Ici, dans son service, 28 box pour des soins. Et il n’est pas rare que, dans les faits, une centaine de patients soient présents en même temps. Et qu’un urgentiste prenne en charge de manière simultanée entre 10 et 17 patients. S’y ajoutent les tâches administratives « de plus en plus nombreuses » : comptes rendus, chiffres, gestion des ressources humaines, recherche de lits, parfois même c’est le praticien hospitalier ou le chef de service qui se retrouve à régler des problèmes informatiques. Une accumulation qui finit inévitablement par « générer du risque d’erreurs ». L’autre conséquence, c’est le mal-être au travail, la souffrance des personnels. Et des gens qui partent, cela peut avoir pour effet un manque de stabilité au sein des équipes. Dans son établissement, assure-t-il, il y a 30 % de turn-over parmi les personnels paramédicaux chaque année.
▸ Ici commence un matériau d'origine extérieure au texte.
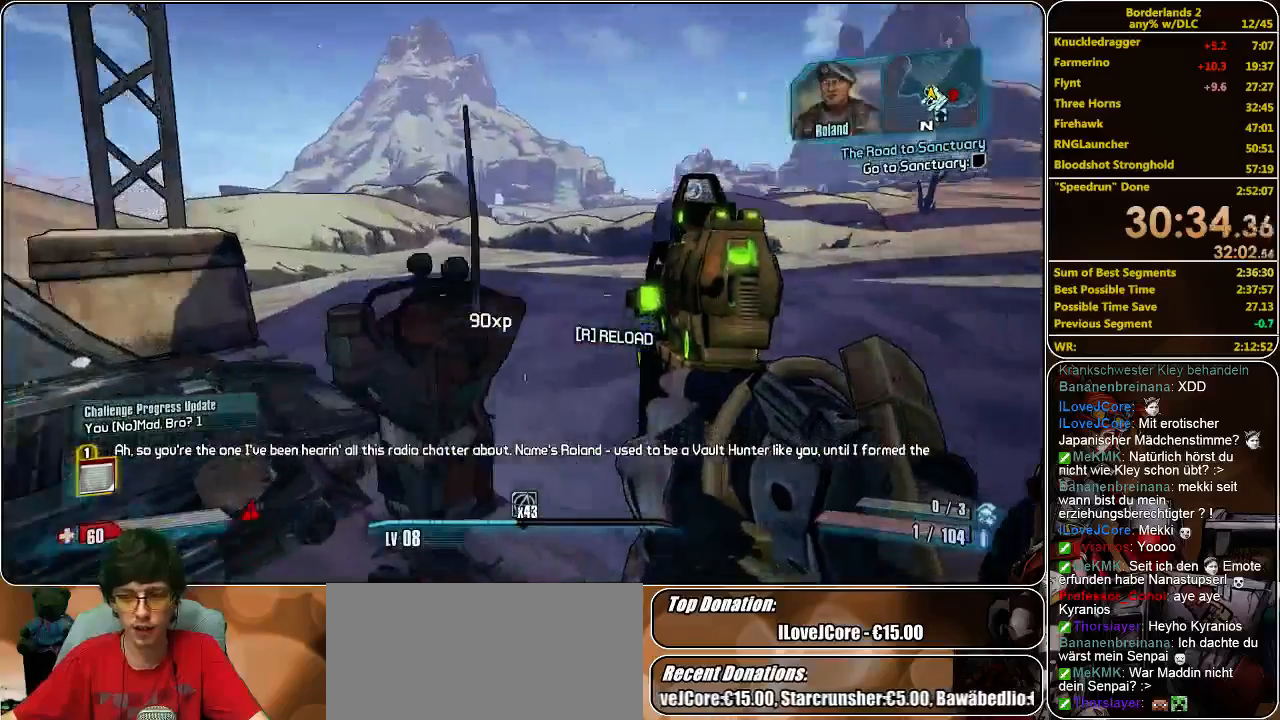
{"keys": ["e"], "mouse": [], "events": [[400, "a", "up"], [467, "e", "down"], [467, "w", "up"]]}
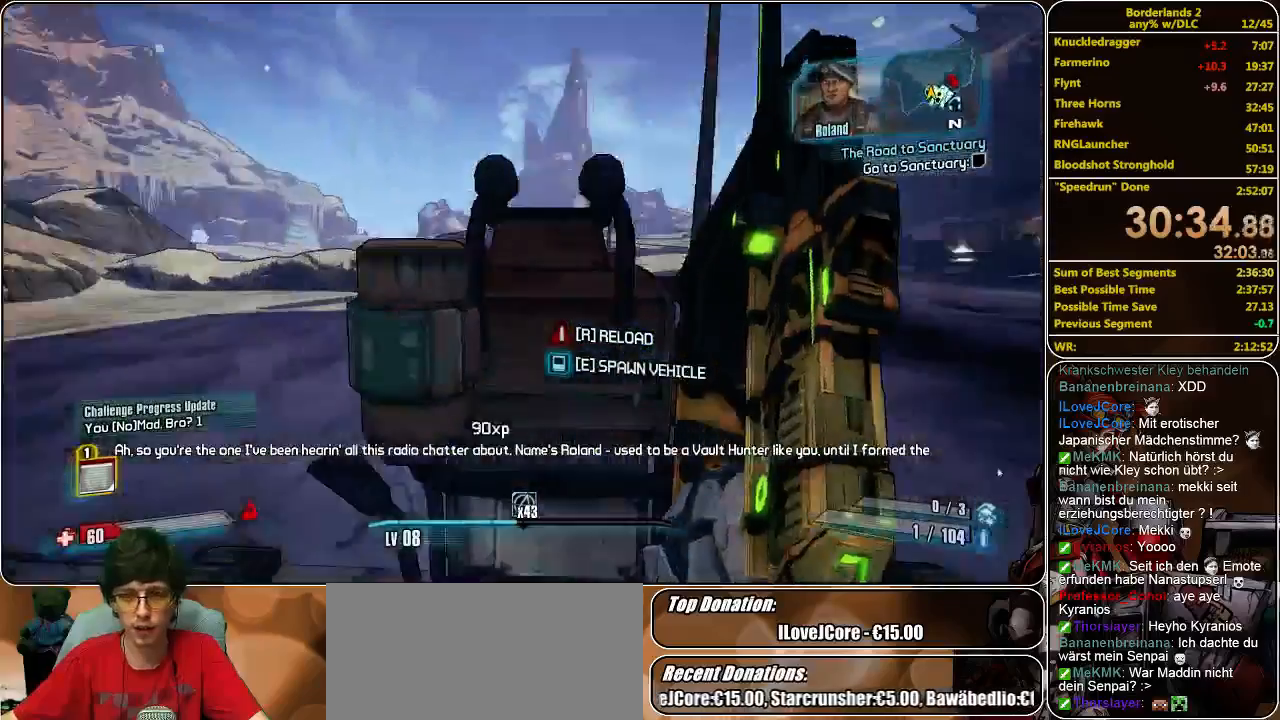
{"keys": [], "mouse": [], "events": [[100, "e", "up"], [233, "e", "down"], [367, "e", "up"]]}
« Et la nuit, c’est même 50 % d’effectifs chez les paramédicaux qui, chaque année, s’en vont, tellement c’est dur. Depuis quatre ans, on a changé presque 70 % de l’équipe médicale ! » Parce que c’est trop dur, qu’on fait trop d’heures, qu’il y a trop de stress pour des salaires qui décidément ne sont pas à la hauteur. Marc, un peu dépité, pense que « ça va finir par péter, parce que la jeune génération ne va pas accepter de travailler et de vivre ce que notre génération a vécu ». La jeune génération ? Sa fille, par exemple, en première année de médecine. Marc dit qu’il la pousse vers le privé, pas vers le public, et sûrement pas vers les urgences. « Trop d’investissement personnel et professionnel, avec un manque total de reconnaissance. »

En attendant, « ça tient par l’humain, parce que les gens aiment les urgences, parce que l’équipe est soudée et géniale, parce que ce service donne envie de se battre ». Mais la souffrance au travail est réelle. Marc, en tant que chef, a donc aussi une mission en ressources humaines. Et constate : « Ce sont des gens qui arrivent à 50 ans et qui sont tous cramés. À cause du rythme, des gardes,  etc. Physiquement, moralement, jusqu’à l’épuisement. Mais la souffrance au travail des urgentistes est complexe à appréhender parce que les gens ont honte de dire qu’ils sont fatigués. Ils prennent sur eux, donc ça se tend et ils font des erreurs. Et puis il y a les déviances habituelles qui apparaissent : tabagisme forcené, problèmes de couple et familiaux… J’ai des amis chefs de service qui sont sous médocs pour dormir depuis quelques années. On n’en parle pas, mais c’est très connu. Et ça arrive très souvent. »

Il y a aussi l’alcool. « Je n’ai aucun problème d’alcoolisme dans mon service, assure Marc, tout en ajoutant : Mais on le surveille. » En revanche, il parle de burn-out, de « gens qui sont vraiment très limites, des conséquences physiques, des gros soucis de santé ». Marc parle des « jeunes qui craquent, en larmes, viennent, partent du service, reviennent deux ans après, recraquent. Ils cherchent la sortie. C’est la souris agressée qui cherche la sortie ». Tandis que certains médecins chevronnés « déshumanisent les rapports. Sinon c’est invivable ». Les jeunes explosent, donc « font la fête à côté pour oublier, du sport à outrance. Et les plus âgés se glacent ou deviennent cyniques. On voit des évolutions comportementales sur quelques années qui sont assez impressionnantes ».

Marc, lui, a aussi fini par craquer. À force aussi, peut-être, de « débriefer » ceux qui vont mal dans son équipe, sans avoir été formé pour cela. Je repense à cette anecdote qu’il me racontait dans son bureau. Cette histoire d’une universitaire qui faisait une thèse sur le stress au travail et demanda un jour à Marc : « Mais qui vous débriefe, vous ? » Personne.

Extrait de "Bienvenue aux urgences" de Jean-Marie Godard, publié chez Fayard.